Sunday, June 21, 2009

Canada: Govt has released draft legislation for police interception of Internet traffic

[afp] The Canadian government on Thursday unveiled new legislation to allow police to intercept data sent over the Internet and access web subscriber information in order to fight cybercrimes.

"High tech criminals will be met by high tech police," said Public Safety Minister Peter Van Loan.

The proposed Technical Assistance for Law Enforcement in the 21st Century Act would require Internet service providers to add interception capabilities in their networks.

Providers would also be required to provide basic subscriber information to law enforcement agencies and to the Canadian Security Intelligence Service, upon request.

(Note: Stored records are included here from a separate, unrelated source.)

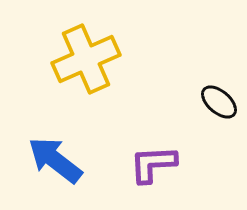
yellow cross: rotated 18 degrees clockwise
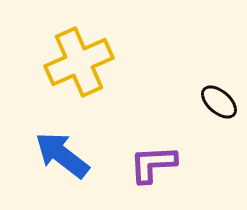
yellow cross: moved 7 px left, 3 px down
blue arrow: moved 7 px right, 5 px up
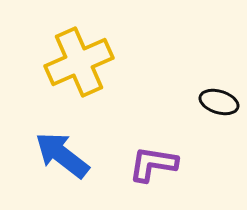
black ellipse: rotated 24 degrees counterclockwise
purple L-shape: rotated 12 degrees clockwise
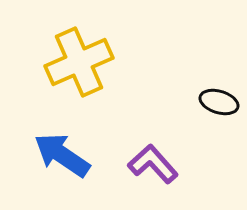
blue arrow: rotated 4 degrees counterclockwise
purple L-shape: rotated 39 degrees clockwise
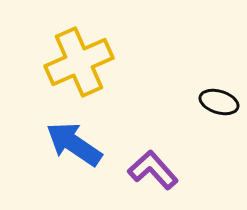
blue arrow: moved 12 px right, 11 px up
purple L-shape: moved 6 px down
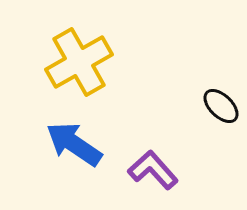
yellow cross: rotated 6 degrees counterclockwise
black ellipse: moved 2 px right, 4 px down; rotated 27 degrees clockwise
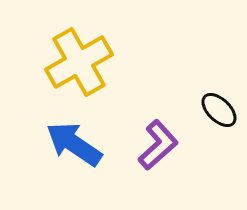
black ellipse: moved 2 px left, 4 px down
purple L-shape: moved 5 px right, 25 px up; rotated 90 degrees clockwise
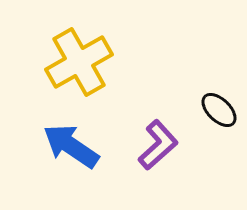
blue arrow: moved 3 px left, 2 px down
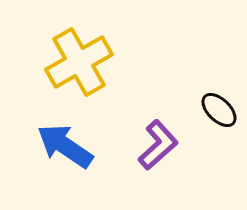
blue arrow: moved 6 px left
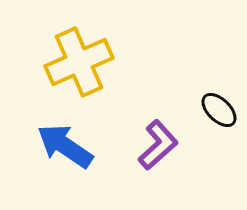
yellow cross: rotated 6 degrees clockwise
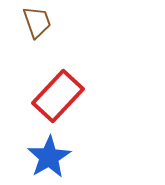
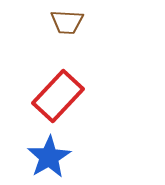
brown trapezoid: moved 30 px right; rotated 112 degrees clockwise
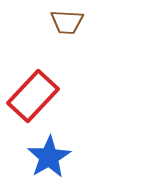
red rectangle: moved 25 px left
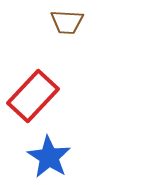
blue star: rotated 9 degrees counterclockwise
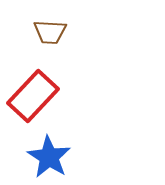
brown trapezoid: moved 17 px left, 10 px down
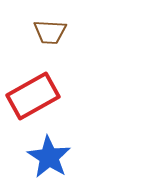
red rectangle: rotated 18 degrees clockwise
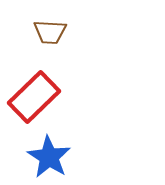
red rectangle: moved 1 px right, 1 px down; rotated 15 degrees counterclockwise
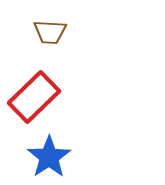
blue star: rotated 6 degrees clockwise
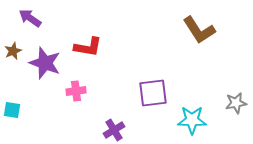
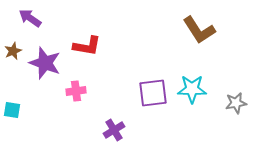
red L-shape: moved 1 px left, 1 px up
cyan star: moved 31 px up
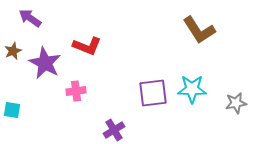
red L-shape: rotated 12 degrees clockwise
purple star: rotated 8 degrees clockwise
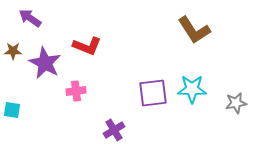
brown L-shape: moved 5 px left
brown star: rotated 24 degrees clockwise
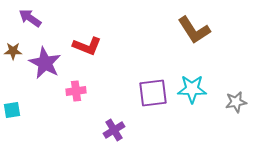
gray star: moved 1 px up
cyan square: rotated 18 degrees counterclockwise
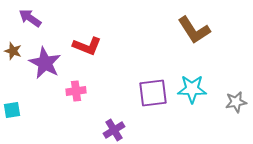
brown star: rotated 18 degrees clockwise
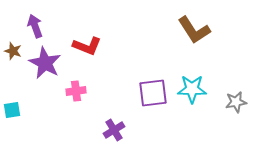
purple arrow: moved 5 px right, 8 px down; rotated 35 degrees clockwise
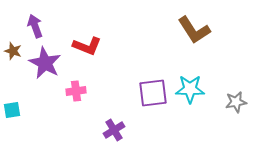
cyan star: moved 2 px left
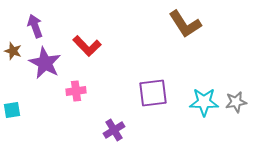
brown L-shape: moved 9 px left, 6 px up
red L-shape: rotated 24 degrees clockwise
cyan star: moved 14 px right, 13 px down
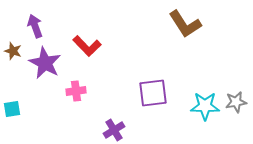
cyan star: moved 1 px right, 4 px down
cyan square: moved 1 px up
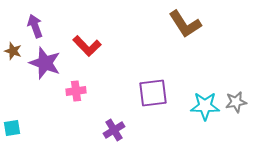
purple star: rotated 8 degrees counterclockwise
cyan square: moved 19 px down
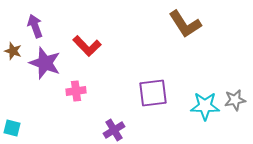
gray star: moved 1 px left, 2 px up
cyan square: rotated 24 degrees clockwise
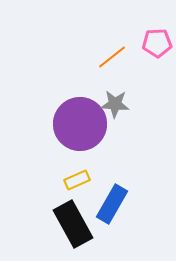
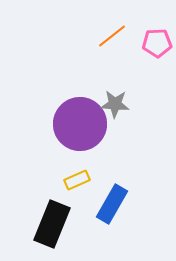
orange line: moved 21 px up
black rectangle: moved 21 px left; rotated 51 degrees clockwise
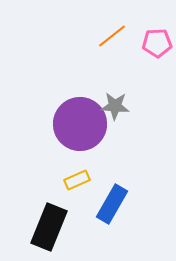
gray star: moved 2 px down
black rectangle: moved 3 px left, 3 px down
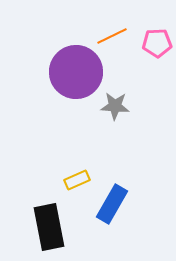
orange line: rotated 12 degrees clockwise
purple circle: moved 4 px left, 52 px up
black rectangle: rotated 33 degrees counterclockwise
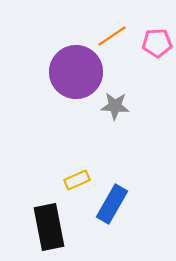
orange line: rotated 8 degrees counterclockwise
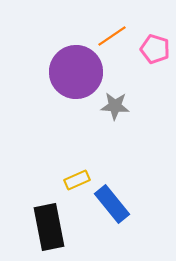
pink pentagon: moved 2 px left, 6 px down; rotated 20 degrees clockwise
blue rectangle: rotated 69 degrees counterclockwise
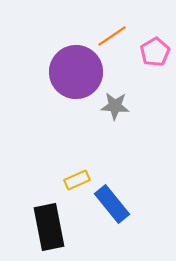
pink pentagon: moved 3 px down; rotated 24 degrees clockwise
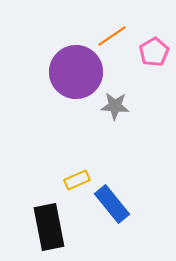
pink pentagon: moved 1 px left
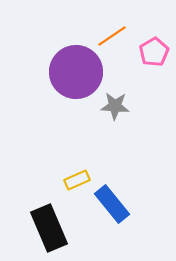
black rectangle: moved 1 px down; rotated 12 degrees counterclockwise
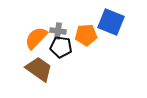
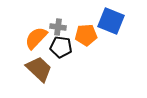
blue square: moved 1 px up
gray cross: moved 4 px up
brown trapezoid: rotated 8 degrees clockwise
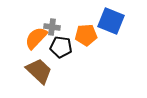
gray cross: moved 6 px left
brown trapezoid: moved 2 px down
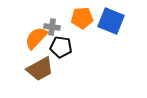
orange pentagon: moved 4 px left, 17 px up
brown trapezoid: moved 1 px right, 2 px up; rotated 108 degrees clockwise
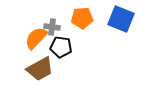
blue square: moved 10 px right, 2 px up
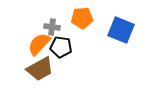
blue square: moved 11 px down
orange semicircle: moved 3 px right, 6 px down
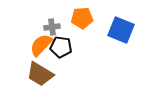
gray cross: rotated 14 degrees counterclockwise
orange semicircle: moved 2 px right, 1 px down
brown trapezoid: moved 5 px down; rotated 60 degrees clockwise
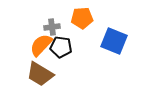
blue square: moved 7 px left, 11 px down
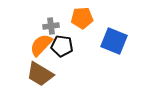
gray cross: moved 1 px left, 1 px up
black pentagon: moved 1 px right, 1 px up
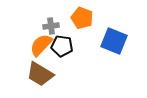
orange pentagon: rotated 25 degrees clockwise
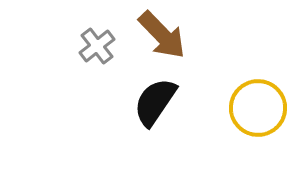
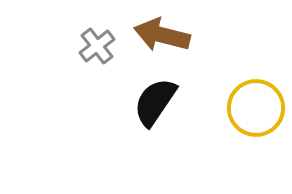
brown arrow: rotated 148 degrees clockwise
yellow circle: moved 2 px left
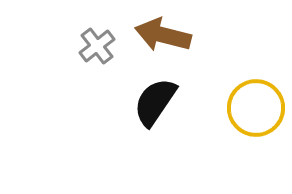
brown arrow: moved 1 px right
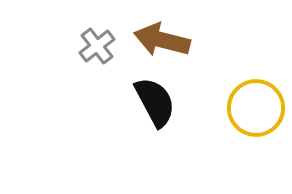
brown arrow: moved 1 px left, 5 px down
black semicircle: rotated 118 degrees clockwise
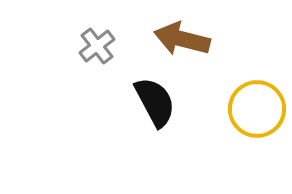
brown arrow: moved 20 px right, 1 px up
yellow circle: moved 1 px right, 1 px down
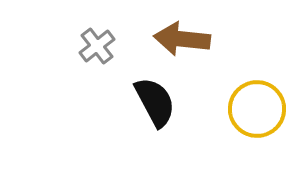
brown arrow: rotated 8 degrees counterclockwise
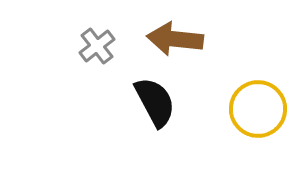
brown arrow: moved 7 px left
yellow circle: moved 1 px right
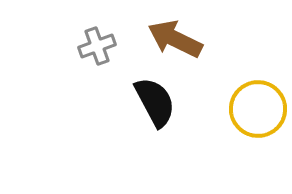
brown arrow: rotated 20 degrees clockwise
gray cross: rotated 18 degrees clockwise
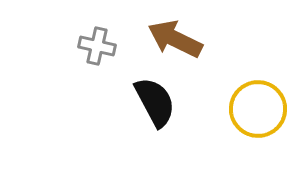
gray cross: rotated 33 degrees clockwise
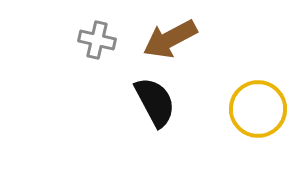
brown arrow: moved 5 px left; rotated 54 degrees counterclockwise
gray cross: moved 6 px up
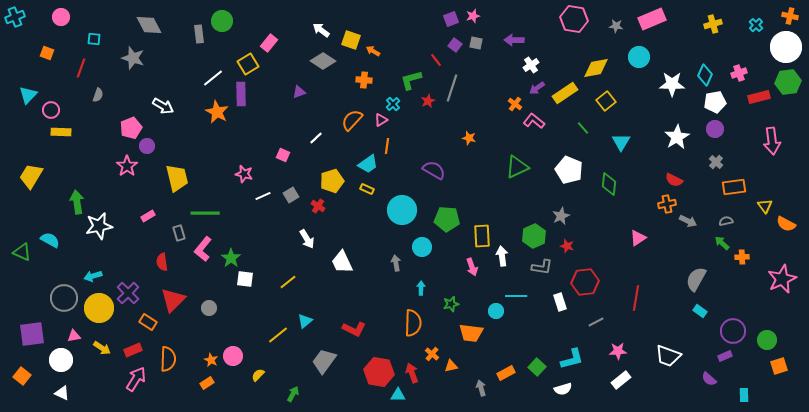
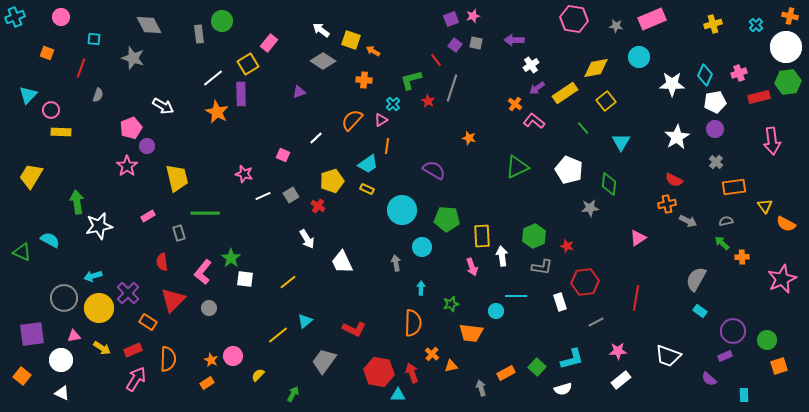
red star at (428, 101): rotated 16 degrees counterclockwise
gray star at (561, 216): moved 29 px right, 8 px up; rotated 18 degrees clockwise
pink L-shape at (203, 249): moved 23 px down
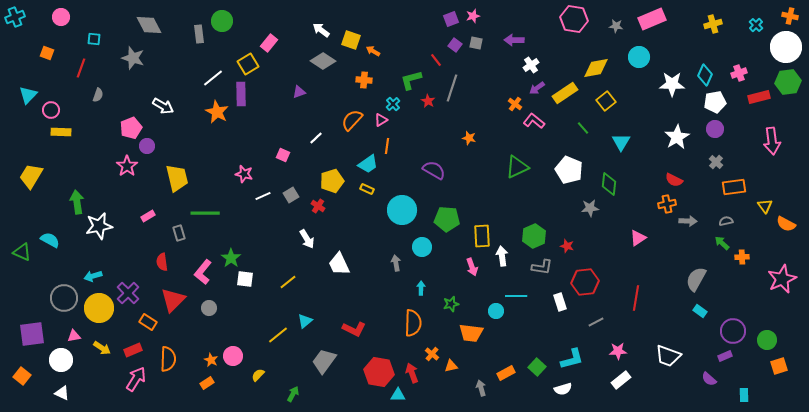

However, authorities would still have to obtain a warrant to intercept communications or to access subscriber information.

"Evolving communications technologies like the Internet, cell phones, and personal digital assistants clearly benefit Canadians in their day-to-day lives," commented Justice Minister Rob Nicholson.

"Unfortunately, these technologies have also provided new ways of committing crimes such as distributing child pornography," he said. "We must ensure investigators have the necessary powers to trace and ultimately stop crimes."

Police groups applauded the bill, while privacy advocates denounced it.

Other countries, such as the United Kingdom, the United States, Australia, New Zealand, Germany and Sweden, already have similar legislation in place.